▶ _Work to complete_:
Filter the entries and keep only the lines where the string "Leaves" appears.

▶ _Study material_:
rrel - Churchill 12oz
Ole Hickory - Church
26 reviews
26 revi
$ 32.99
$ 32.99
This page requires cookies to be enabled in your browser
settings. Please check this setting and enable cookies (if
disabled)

==

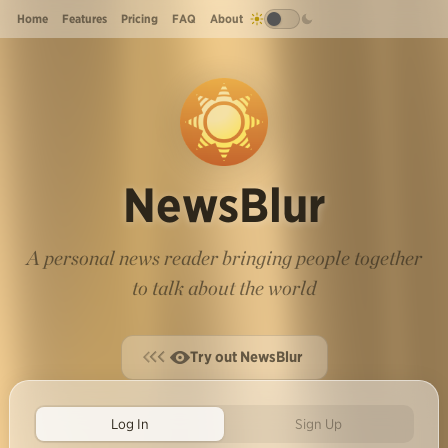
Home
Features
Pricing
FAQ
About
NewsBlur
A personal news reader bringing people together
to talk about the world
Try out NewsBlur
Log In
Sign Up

* * *

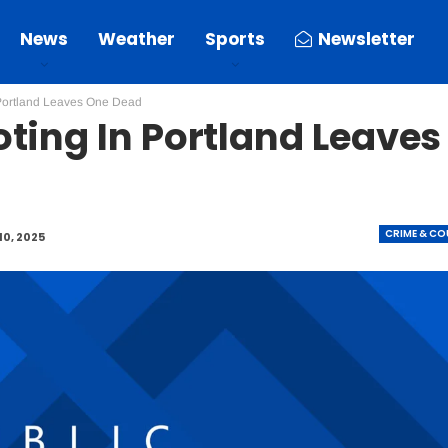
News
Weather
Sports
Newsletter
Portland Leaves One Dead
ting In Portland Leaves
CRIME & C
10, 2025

▶ _Task response_:
Portland Leaves One Dead
ting In Portland Leaves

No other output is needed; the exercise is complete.